Progranulin (PGRN) insufficiency is known as a cause of age-related neurodegenerative diseases in human. Haploinsufficiency of PGRN causes frontotemporal lobar degeneration (FTLD), which is characterized by ubiquitinated cytoplasmic inclusions containing TAR DNA binding protein 43 (TDP-43). PGRN deficiency resulting from a homozygous mutation in the GRN gene causes neuronal ceroid lipofuscinosis (NCL), a lysosomal storage disease. On the other hand, we have suggested that PGRN is involved in modulating lysosomal function. Therefore, lysosomal function and pathological changes of the brain with aging were investigated using 10- and 90-week-old wild-type and PGRN-deficient mice in the present study.

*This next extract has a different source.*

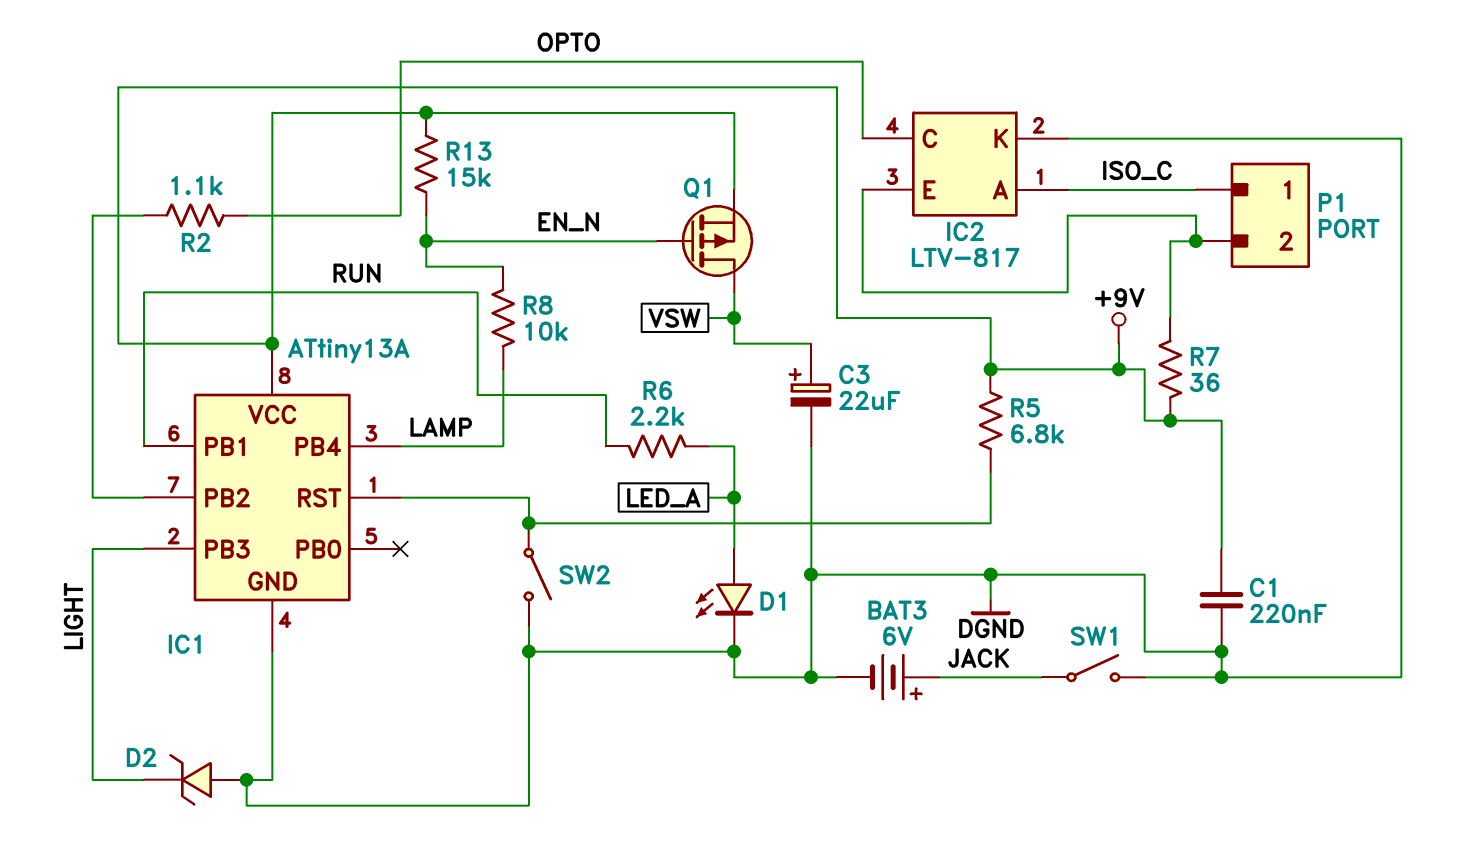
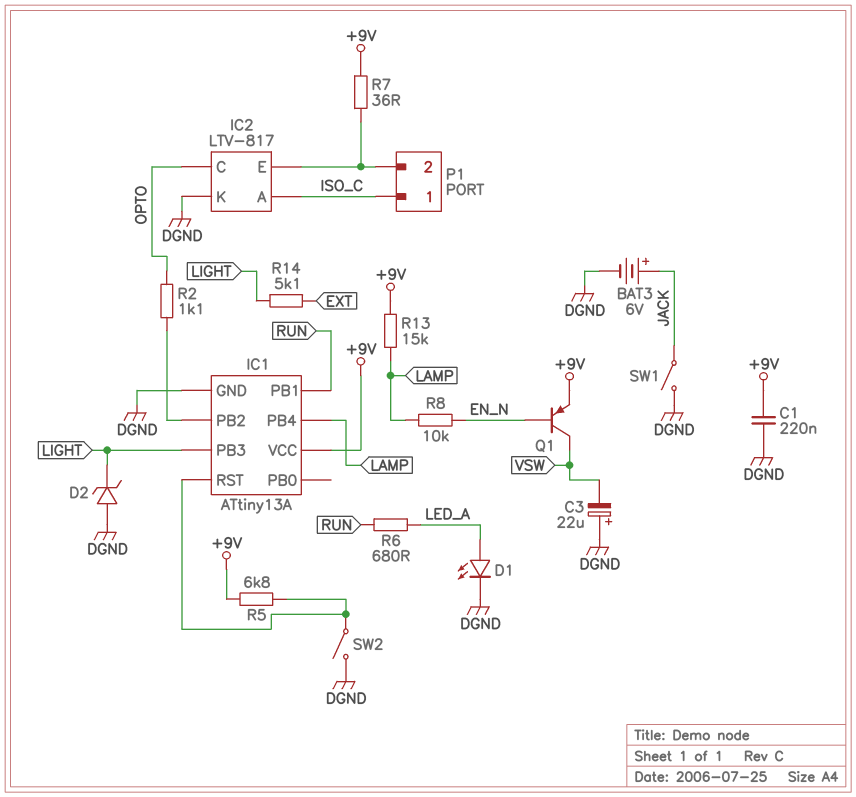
C3: 22uF (plus VSW, minus DGND) -> 22uF (plus DGND, minus VSW)
Q1: PMOS (G EN_N, D VSW, S +9V) -> PNP (B EN_N, C VSW, E +9V)
R6: 2.2k (LED_A, RUN) -> 680 (LED_A, RUN)
R13: 15k (+9V, EN_N) -> 15k (+9V, LAMP)
R14: none -> 5.1k (EXT, LIGHT)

CD68 expression in activated microglia and astrogliosis in the cortex and thalamus, especially in the ventral posteromedial nucleus/ventral posterolateral nucleus (VPM/VPL) were increased in aged PGRN-deficient mice. Immunoreactivity for Lamp1 and expression of lysosome-related genes in the VPM/VPL were also increased in aged PGRN-deficient mice. Aggregates of p62 were observed in neuronal and glial cells in the VPM/VPL of aged PGRN-deficient mice. The TDP-43 aggregates colocalized with p62 in the cytoplasm were also observed in the VPM/VPL of aged PGRN-deficient mice. The expression of glial cell-derived cytotoxic factors was increased in the thalamus of aged PGRN-deficient mice, and neuronal loss was observed only in the VPM/VPL of aged PGRN-deficient mice. In addition, lipofuscinosis in the VPM/VPL and disrupted myelination in the cerebral cortex were observed in aged PGRN-deficient mice.
These results suggest that lysosomal dysfunction in aged PGRN-deficient mice is involved in increased neuroinflammation, TDP-43 aggregation in the cytoplasm of neurons, and NCL-like pathophysiology. Further studies are needed to elucidate how PGRN prevents lysosomal dysfunction with aging.